Over the last week Laurie and I have travelled nearly 2000 kms north to Brisbane. We drove through the centre of New South Wales which is very flat and generally dry as you can see from the photos below.

If you look carefully in the bottom left of this photo below you can see the Parkes Radio-telescope.

Inland from the Gold Coast of south east Queensland we also stayed with some friends where we visited a rainforest nature reserve.

The rainforest was on Mt Tamborine which is relatively cool and wet and where the camellias flourish.

Before we left Torquay our Cootamundra wattle (acacia baileyana) came into full bloom.

I was keen to use it for this ikebana in a box-shaped vessel by Julie Shaw a ceramic artist from Ocean Grove, near Torquay. By the time we return to Victoria the blossom will be nearly finished.

Greetings from Christopher
Mt Tamborine
27th July 2013


After some research I can reveal that the large dried fig leaf in last week's arrangement was Ficus dammaropsis from Papua New Guinea. The leaves can grow to about 60cms. Here are a couple of photos.

A few weeks ago we were invited to the christening of the new baby daughter of some of our friends. We were delighted to be given a long stemmed rose each as we left the church. The flowers lasted well, so I made this small arrangement using some pine left over from my Tanabata arrangement.

I have used a small egg-shaped vase that I bought in Seto City in Japan in 2006.

My teacher set us an exercise of a horizontal arrangement using dried material as the principal subject. I found some dried branchlets from the huge flower stem of a 'blue' Agave americana. They look like antlers and I thought such visually strong material went well with the burnt orange lilies in this large black vase by Alistair Whyte that I also used on 22nd June.

Greetings from Christopher
20th July 2013


At class recently my teacher set a 'simple arrangement' as the exercise. This was interesting because it was not an arrangement that was made then simplified. From the start it needed to be uncomplicated. I felt that it would work better to use strong and distinctive material. For the first ikebana I used a large dried leaf of a fig (sorry, unidentified type) and a single large white chrysanthemum. The vase is a stainless steel cone with holes of differing sizes. 

My second work for the class was single branch of Yate (eucalyptus lehmannii) with two flowers. This is from the tree in our garden as used also on the 29th June blog posting.The vase is by Barry Singleton, a ceramic artist from Castlemaine in Victoria. This work required some ikebana mechanics so that the stem arises from the centre of the vase and does not lean against the edge nor does it touch the bottom of the vase.

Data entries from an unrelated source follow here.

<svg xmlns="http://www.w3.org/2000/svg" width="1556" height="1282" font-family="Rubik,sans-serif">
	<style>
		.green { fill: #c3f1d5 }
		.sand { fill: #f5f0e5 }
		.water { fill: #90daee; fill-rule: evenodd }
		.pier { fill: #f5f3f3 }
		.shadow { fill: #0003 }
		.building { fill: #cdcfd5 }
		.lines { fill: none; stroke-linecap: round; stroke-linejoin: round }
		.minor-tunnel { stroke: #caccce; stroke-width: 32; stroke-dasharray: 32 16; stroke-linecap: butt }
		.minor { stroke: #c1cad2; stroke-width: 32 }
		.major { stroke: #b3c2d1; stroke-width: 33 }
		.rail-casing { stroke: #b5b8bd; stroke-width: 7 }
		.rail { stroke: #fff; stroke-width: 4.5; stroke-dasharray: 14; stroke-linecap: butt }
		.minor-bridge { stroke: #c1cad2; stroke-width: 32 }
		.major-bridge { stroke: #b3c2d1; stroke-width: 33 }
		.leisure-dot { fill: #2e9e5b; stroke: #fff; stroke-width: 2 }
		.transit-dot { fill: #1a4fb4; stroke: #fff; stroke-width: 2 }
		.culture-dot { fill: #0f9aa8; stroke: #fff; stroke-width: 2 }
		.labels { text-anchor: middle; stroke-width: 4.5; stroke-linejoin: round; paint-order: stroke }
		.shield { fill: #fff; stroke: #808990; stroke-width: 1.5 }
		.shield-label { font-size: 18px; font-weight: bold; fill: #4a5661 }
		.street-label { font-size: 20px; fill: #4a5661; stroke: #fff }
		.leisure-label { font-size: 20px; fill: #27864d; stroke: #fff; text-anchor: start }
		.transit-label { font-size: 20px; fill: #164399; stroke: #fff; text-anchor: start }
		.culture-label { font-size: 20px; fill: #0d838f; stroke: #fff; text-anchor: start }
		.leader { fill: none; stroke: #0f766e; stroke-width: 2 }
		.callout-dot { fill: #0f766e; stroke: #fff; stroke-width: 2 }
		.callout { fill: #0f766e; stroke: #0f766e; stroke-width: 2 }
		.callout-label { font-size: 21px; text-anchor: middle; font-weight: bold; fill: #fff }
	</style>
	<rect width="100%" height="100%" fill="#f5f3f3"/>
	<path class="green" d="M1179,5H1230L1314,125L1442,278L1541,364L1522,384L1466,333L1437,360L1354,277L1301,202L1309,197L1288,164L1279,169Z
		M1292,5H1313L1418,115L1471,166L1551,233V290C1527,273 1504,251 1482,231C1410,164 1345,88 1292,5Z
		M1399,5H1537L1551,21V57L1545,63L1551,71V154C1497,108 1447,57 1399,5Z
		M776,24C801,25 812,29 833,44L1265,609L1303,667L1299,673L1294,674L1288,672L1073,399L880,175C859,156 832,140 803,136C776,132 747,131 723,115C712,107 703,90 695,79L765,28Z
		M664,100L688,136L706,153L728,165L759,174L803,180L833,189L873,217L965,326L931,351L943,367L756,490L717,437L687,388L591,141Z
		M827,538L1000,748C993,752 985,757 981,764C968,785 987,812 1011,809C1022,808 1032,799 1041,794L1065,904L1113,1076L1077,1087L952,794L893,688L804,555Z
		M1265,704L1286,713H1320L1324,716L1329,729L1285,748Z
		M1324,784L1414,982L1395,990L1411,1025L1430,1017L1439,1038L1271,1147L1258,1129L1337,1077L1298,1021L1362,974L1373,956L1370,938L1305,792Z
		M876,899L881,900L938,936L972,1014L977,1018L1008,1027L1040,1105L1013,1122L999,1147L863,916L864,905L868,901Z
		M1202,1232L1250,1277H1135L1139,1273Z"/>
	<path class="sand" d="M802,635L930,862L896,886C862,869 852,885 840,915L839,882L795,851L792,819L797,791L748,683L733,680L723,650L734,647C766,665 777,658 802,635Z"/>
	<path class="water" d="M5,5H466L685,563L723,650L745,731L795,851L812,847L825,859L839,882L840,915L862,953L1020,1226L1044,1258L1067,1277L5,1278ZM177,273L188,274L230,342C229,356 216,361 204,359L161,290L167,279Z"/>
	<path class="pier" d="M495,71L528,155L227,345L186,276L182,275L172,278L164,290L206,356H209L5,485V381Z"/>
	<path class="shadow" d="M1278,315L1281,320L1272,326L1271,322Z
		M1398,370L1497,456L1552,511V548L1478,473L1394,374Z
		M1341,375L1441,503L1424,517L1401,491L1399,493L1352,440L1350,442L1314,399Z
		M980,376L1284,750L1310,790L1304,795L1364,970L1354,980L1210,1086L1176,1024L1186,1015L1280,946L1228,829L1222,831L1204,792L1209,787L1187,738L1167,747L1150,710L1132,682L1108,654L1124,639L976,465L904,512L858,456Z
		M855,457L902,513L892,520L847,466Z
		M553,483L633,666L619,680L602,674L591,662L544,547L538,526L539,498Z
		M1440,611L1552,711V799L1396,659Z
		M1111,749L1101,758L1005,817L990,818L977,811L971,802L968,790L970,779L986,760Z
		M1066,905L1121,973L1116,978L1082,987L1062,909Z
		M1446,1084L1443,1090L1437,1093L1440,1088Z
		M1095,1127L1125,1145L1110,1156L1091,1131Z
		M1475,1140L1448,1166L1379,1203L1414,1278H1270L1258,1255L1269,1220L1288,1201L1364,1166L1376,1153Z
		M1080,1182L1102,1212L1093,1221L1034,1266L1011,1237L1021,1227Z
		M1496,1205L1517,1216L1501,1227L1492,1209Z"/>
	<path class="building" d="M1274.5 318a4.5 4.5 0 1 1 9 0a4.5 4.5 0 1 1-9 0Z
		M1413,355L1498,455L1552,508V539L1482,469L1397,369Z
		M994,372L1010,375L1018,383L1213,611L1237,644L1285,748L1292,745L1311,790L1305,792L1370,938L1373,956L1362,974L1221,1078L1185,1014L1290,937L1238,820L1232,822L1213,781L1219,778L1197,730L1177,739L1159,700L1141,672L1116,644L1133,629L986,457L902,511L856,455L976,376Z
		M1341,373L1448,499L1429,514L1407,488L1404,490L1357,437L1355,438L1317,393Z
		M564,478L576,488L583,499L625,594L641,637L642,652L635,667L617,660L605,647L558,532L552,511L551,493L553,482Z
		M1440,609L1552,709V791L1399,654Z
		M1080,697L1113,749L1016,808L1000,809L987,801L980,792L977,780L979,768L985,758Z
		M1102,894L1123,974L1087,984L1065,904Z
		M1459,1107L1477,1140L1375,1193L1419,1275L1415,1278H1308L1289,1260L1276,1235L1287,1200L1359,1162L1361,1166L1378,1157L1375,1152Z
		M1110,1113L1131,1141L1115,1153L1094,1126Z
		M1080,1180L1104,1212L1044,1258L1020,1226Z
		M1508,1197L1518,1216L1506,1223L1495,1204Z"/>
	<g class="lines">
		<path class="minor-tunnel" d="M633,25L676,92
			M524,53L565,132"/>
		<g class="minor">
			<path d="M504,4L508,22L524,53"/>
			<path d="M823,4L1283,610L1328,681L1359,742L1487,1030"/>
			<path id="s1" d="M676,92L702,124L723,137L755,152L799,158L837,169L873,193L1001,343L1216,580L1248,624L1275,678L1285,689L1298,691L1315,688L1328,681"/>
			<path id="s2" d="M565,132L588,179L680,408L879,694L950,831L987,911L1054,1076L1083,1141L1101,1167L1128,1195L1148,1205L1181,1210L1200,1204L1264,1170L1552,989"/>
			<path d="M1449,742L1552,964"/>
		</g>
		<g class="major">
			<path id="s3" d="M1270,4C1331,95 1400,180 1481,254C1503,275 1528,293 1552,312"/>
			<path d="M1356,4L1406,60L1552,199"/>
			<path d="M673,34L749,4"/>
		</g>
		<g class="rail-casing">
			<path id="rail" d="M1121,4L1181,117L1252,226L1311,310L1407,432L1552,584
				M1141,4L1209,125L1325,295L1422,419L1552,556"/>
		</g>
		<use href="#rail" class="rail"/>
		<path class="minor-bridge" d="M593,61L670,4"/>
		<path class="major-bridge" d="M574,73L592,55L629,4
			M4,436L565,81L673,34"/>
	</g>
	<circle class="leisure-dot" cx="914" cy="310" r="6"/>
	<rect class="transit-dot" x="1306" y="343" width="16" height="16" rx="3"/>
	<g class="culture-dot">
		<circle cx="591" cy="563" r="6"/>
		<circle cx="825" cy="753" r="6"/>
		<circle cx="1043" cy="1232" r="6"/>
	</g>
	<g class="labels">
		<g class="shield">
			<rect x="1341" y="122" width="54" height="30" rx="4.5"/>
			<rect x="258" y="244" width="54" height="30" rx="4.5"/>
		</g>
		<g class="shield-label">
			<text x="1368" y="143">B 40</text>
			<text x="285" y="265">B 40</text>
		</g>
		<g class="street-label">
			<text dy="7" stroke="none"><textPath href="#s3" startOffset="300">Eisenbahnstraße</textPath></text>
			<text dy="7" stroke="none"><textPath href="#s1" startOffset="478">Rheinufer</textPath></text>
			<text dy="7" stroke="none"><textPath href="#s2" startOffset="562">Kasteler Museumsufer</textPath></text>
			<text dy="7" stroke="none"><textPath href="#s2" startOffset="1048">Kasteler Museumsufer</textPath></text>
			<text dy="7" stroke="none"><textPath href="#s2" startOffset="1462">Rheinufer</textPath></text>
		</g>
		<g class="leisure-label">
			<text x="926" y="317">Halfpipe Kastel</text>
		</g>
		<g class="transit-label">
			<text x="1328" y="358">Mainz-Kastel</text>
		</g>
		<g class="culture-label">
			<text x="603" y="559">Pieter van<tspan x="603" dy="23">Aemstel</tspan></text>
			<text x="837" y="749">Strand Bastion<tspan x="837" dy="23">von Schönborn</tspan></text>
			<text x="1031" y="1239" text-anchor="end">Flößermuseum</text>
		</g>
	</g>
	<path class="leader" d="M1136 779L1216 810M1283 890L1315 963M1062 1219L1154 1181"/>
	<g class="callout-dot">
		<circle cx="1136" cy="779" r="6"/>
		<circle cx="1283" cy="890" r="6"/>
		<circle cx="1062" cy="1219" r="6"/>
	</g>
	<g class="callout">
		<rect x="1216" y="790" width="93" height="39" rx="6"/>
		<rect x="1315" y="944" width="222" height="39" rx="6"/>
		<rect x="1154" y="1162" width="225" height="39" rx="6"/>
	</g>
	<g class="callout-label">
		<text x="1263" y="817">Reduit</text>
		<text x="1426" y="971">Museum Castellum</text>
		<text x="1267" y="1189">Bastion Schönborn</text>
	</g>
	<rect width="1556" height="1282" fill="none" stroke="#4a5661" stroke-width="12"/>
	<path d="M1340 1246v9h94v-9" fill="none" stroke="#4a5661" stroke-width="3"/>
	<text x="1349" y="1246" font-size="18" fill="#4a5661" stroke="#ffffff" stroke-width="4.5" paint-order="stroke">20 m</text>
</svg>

Greetings from Christopher

13th July 2013


There are a number of very interesting Australian plants that flower during winter. This 'Pincushion' Hakea (Hakea laurina) in the photo below is growing in our neighbours garden. It is a hardy medium sized shrub or small tree with thick leaves that have a slightly grey tinge and comes from Western Australia. 

The flowers are quite fascinating in shape. When I was a child they grew in the school ground and I thought they looked like a sky rocket firework exploding!

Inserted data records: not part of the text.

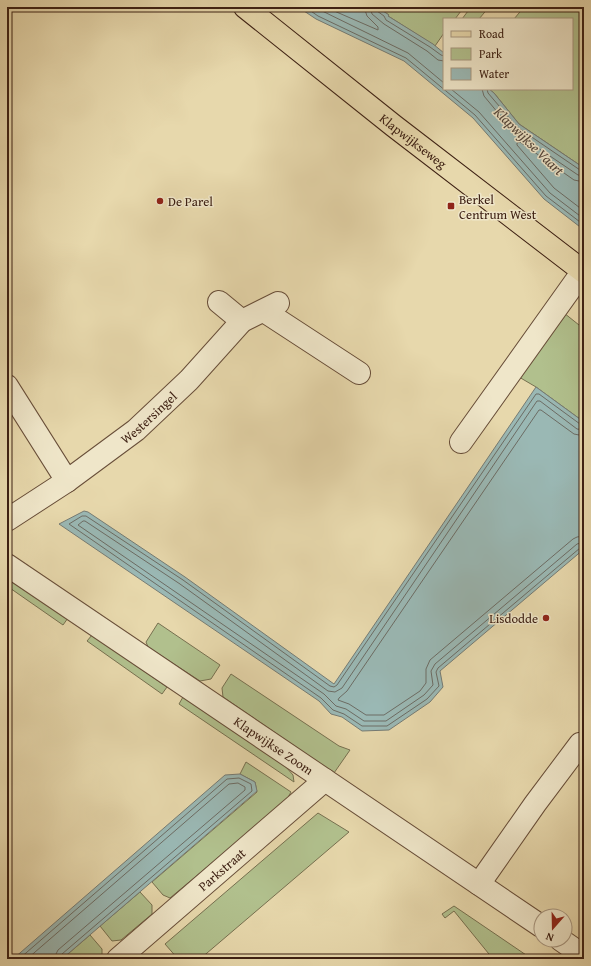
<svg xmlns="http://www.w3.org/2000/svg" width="591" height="966" viewBox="0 0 591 966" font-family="'Gentium Book Plus',serif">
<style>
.green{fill:#b1c08d;stroke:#777050}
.water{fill:#9ab8b4;stroke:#757b74}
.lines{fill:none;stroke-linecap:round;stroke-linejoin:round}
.shore{stroke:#6c6c64;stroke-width:1}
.minor-casing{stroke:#684e39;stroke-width:24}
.major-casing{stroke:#3d2013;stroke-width:24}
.minor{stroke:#efe6c9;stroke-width:22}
.major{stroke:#e7d8ac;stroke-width:22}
.poi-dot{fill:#8f2418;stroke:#efe6c9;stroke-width:1.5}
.labels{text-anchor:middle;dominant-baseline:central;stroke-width:3;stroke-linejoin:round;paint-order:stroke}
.street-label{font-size:13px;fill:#3d2013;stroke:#efe6c9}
.poi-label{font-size:13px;fill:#3d2013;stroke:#efe6c9;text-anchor:start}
.water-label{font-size:14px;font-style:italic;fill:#54463b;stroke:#efe6c9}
</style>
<rect width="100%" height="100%" fill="#e7d8ac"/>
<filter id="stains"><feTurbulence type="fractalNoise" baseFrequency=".005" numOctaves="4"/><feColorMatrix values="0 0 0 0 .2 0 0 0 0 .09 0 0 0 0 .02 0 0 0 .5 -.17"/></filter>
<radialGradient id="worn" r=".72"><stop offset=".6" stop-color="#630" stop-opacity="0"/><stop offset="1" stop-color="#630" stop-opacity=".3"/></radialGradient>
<!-- green -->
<path class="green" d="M 377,7 L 464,7 L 455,19 L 444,19 L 444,33 L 435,46 L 388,16 L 389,15 Z
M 471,7 L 489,7 L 479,19 L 462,19 Z
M 524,7 L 584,7 L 584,168 L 519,124 L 494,93 L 489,89 L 572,89 L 572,19 L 514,19 Z
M 564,313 L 584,329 L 584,422 L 536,387 L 519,377 Z
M 7,576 L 68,618 L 63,625 L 7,586 Z
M 158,623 L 220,665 L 211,679 L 200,681 L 148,647 L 146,642 Z
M 92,635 L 167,687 L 162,694 L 87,641 Z
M 231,674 L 339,746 L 350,750 L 334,773 L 223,697 L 222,688 Z
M 183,697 L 286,767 L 293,775 L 294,782 L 179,704 Z
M 246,762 L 291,792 L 286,801 L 170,898 L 163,895 L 152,882 L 257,792 L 255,782 L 240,774 Z
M 318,813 L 349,832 L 200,959 L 178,959 L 165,944 Z
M 140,892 L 152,905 L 152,914 L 121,940 L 112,941 L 100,926 Z
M 454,906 L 532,959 L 493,959 L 454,911 L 445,918 L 442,914 Z
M 90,935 L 102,949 L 102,957 L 100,959 L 62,959 Z"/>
<!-- water -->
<path class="water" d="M 298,7 L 377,7 L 389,15 L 388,16 L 433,44 L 444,53 L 444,89 L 489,89 L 494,93 L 519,124 L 584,168 L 584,230 L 544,199 L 473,118 L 404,61 L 316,19 Z
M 536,387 L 584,422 L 584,549 L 440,671 L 443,687 L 430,702 L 389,730 L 362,731 L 342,717 L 331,714 L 319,701 L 59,524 L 84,511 L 88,512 L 185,577 L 334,684 Z
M 240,774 L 255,782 L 257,791 L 62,959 L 13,959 L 225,775 Z"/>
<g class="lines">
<!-- shore -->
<path class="shore" d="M 305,7 L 318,16 L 406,58 L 475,115 L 546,196 L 584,225
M 314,7 L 408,53 L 444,83
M 325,7 L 378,30 L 378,27 L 367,16 L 364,7
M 370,7 L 372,14 L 384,24 L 427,51 L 438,60 L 444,61
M 376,7 L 377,11 L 384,16 L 386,20 L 430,47 L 441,55 L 444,56
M 451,89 L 479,112 L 550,193 L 584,219
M 482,89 L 484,96 L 513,131 L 578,175 L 584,176
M 487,89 L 488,93 L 517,127 L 580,170 L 584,171
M 584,182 L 574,180 L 520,142 L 517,143 L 517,145 L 554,188 L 584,211
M 584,425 L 580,424 L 539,394 L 536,394 L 337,685 L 334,687 L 330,686 L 183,580 L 86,516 L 82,516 L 69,524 L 321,698 L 333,710 L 344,714 L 362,726 L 387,726 L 427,699 L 439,686 L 436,672 L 438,668 L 580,548 L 584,547
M 584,430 L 577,429 L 540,401 L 537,401 L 342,688 L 335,692 L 328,691 L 180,584 L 85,521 L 83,521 L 78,525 L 324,694 L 336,706 L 346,709 L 364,721 L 386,721 L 424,695 L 433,685 L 431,671 L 435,664 L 577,544 L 584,542
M 584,436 L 574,434 L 541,410 L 539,410 L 347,691 L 339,698 L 338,700 L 349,704 L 366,715 L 384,715 L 420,691 L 426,683 L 426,669 L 430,660 L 573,539 L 577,537 L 584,536
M 19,959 L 227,779 L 239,778 L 251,784 L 252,791 L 62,954 L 60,959
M 27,959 L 229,784 L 238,783 L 245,787 L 245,790 L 58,950 L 56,954 L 55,959"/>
<!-- minor casing -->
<g class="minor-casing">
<g id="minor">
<path d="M 219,302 L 242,321"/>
<path d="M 264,311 L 359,373"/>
<path d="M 7,386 L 67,481"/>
<path d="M 461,442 L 583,271"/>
<path id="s1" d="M 7,520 L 67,481 L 136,430 L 189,380 L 242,321 L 278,303"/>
<path id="s2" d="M 7,565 L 541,926"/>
<path d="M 479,884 L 535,804 L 580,744 L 584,747"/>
<path d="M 561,940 L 584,956"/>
<path id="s3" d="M 118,959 L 325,780"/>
</g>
</g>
<!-- major casing -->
<g class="major-casing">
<g id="major">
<path id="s4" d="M 245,7 L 394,126 L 584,272"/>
</g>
</g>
<!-- minor -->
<use href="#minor" class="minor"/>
<!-- major -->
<use href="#major" class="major"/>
</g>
<!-- markers -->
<g class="poi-dot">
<circle cx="160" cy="201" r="4"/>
<rect x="447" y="202" width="8" height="8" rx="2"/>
<circle cx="546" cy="618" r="4"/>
</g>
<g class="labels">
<!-- street labels -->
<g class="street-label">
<text stroke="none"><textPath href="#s4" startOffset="215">Klapwijkseweg</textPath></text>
<text stroke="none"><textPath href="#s1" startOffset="175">Westersingel</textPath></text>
<text stroke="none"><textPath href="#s2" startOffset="322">Klapwijkse Zoom</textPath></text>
<text stroke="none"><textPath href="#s3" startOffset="137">Parkstraat</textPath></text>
</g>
<!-- poi labels -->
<g class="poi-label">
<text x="459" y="199">Berkel<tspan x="459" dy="15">Centrum West</tspan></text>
<text x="168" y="201">De Parel</text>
<text x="538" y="618" text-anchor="end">Lisdodde</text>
</g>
<!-- water labels -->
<g class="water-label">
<text transform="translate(529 141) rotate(44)">Klapwijkse Vaart</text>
</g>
</g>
<!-- margin -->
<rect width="591" height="966" fill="none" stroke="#e7d8ac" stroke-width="24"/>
<rect x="8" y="8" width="575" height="950" fill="none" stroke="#3d2013" stroke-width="2"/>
<rect x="12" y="12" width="567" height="942" fill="none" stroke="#3d2013"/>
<!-- legend -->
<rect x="443" y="18" width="130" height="72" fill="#efe6c9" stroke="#a89780"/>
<rect x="451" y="31" width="20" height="6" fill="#e7d8ac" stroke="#a89780"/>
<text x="479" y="38" font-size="12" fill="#3d2013">Road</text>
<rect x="451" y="48" width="20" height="12" fill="#b1c08d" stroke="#a89780"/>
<text x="479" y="58" font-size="12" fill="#3d2013">Park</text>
<rect x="451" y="68" width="20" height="12" fill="#9ab8b4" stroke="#a89780"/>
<text x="479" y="78" font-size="12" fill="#3d2013">Water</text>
<!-- north arrow -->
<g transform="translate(553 928) rotate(200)"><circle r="19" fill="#efe6c9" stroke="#a89780"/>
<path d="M0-3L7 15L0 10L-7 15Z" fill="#8f2418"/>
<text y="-6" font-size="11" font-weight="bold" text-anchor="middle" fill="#3d2013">N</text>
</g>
<rect width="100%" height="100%" filter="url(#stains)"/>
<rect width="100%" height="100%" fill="url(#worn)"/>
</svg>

This close-up shows a flower just opening and the styles emerging from the rich pink centre are bent like hairpins, these subsequently straighten out. Clusters of the nuts are also visible on the branch. 

I decided to create a horizontal arrangement and have removed many leaves on the right branch, particularly above the line. This contributes to the reach of the branch in that direction. On the left-hand side I have removed almost all of the leaves below the branch. The vase is ceramic artist Graeme Wilkie.